* START Text *

Game Backend Observability and Monitoring on AWS

Apr 26, 2025

Apr 26, 2025

18 min read

18 min read

Introduction

In this post, we’ll walk through how to build a scalable, cost-effective game backend observability and log monitoring solution using AWS EKSAmazon S3, Loki, Fluent Bit and Grafana. We’ll also cover an optional optimization: automatically moving older logs to lower-cost S3 storage tiers with lifecycle policies.

Why Game Backend Observability Matters

Observability is critical for maintaining the performance, reliability, and scalability of game backend services. Proper log monitoring allows studios to quickly detect issues, optimize server performance, and deliver a seamless gaming experience.

Architecture Overview

Here's a high-level overview of the observability setup we'll implement:

  1. Game Backend Application Logs are generated on AWS EKS (Elastic Kubernetes Service).

  2. Logs are exported and stored into an Amazon S3 bucket.

  3. Loki is deployed on EKS and configured to read and index logs from Fluent Bit and chunks them on S3.

  4. Grafana is also deployed on EKS to visualize, search, and analyze the logs.

  5. Amazon S3 Lifecycle Policies are configured to automatically transition older logs to cheaper storage classes like S3 Standard-IA (Infrequent Access) or S3 Glacier for cost optimization.

Note: While in this architecture we deploy Grafana on an EKS Cluster for a fully containerized solution but It's also possible to run Grafana as a managed service using Amazon Managed Grafana or deploy it inside the EC2 Instance.

Prerequisites for Loki

  • Helm 3 or above. Refer to Installing Helm. This should be installed on your local machine.

  • A running Kubernetes cluster on AWS. A simple way to get started is by using eksctl. Refer to Getting started with EKSctl.

  • Kubectl installed on your local machine. Refer to Install and Set Up kubectl.

  • (Optional) AWS CLI installed on your local machine. Refer to Installing the AWS CLI. This is required if you plan to use eksctl to create the EKS cluster and modify the IAM roles and policies locally.

EKS Minimum Requirements for Loki

The minimum requirements for deploying Loki on EKS are:

  • Kubernetes version 1.30 or above.

  • 3 nodes for the EKS cluster.

The following plugins must also be installed within the EKS cluster:
  • Amazon EBS CSI Driver: Enables Kubernetes to dynamically provision and manage EBS volumes as persistent storage for applications. We use this to provision the node volumes for Loki.

  • CoreDNS: Provides internal DNS service for Kubernetes clusters, ensuring that services and pods can communicate with each other using DNS names.

  • kube-proxy: Maintains network rules on nodes, enabling communication between pods and services within the cluster.

You must also install an OIDC (OpenID Connect) provider on the EKS cluster. This is required for the IAM roles and policies to work correctly. If you are using EKSctl, you can install the OIDC provider using the following command:

eksctl utils associate-iam-oidc-provider --cluster [cluster-name] --approve

Output has to look like this:

Step 1: Exporting Backend Application Logs to Log Agent

First, configure your EKS workloads to export backend application logs into a Log Agent.

* END Text *
* START Source excerpt *

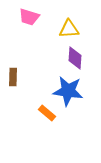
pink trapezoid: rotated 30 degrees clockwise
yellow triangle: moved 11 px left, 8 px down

* END Source excerpt *

What you need to do.
**a)** In the observability post, what is the minimum Kubernetes version for deploying Loki on EKS?
**b)** Summarize the observability post in two sentences.
**c)** Which plugins does the observability post say must be installed within the EKS cluster? List them all.

Outputs in order.
**a)** Kubernetes version 1.30 or above.

**b)** The post shows how to build a scalable, cost-effective observability and log monitoring setup for game backends on AWS EKS, with logs stored in Amazon S3, handled by Fluent Bit and Loki, and viewed in Grafana. It also covers optional S3 lifecycle policies that move older logs to cheaper storage classes, and it lists what Loki needs: Helm, a Kubernetes cluster on AWS, kubectl, at least three nodes, required plugins, and an OIDC provider.

**c)**
- Amazon EBS CSI Driver
- CoreDNS
- kube-proxy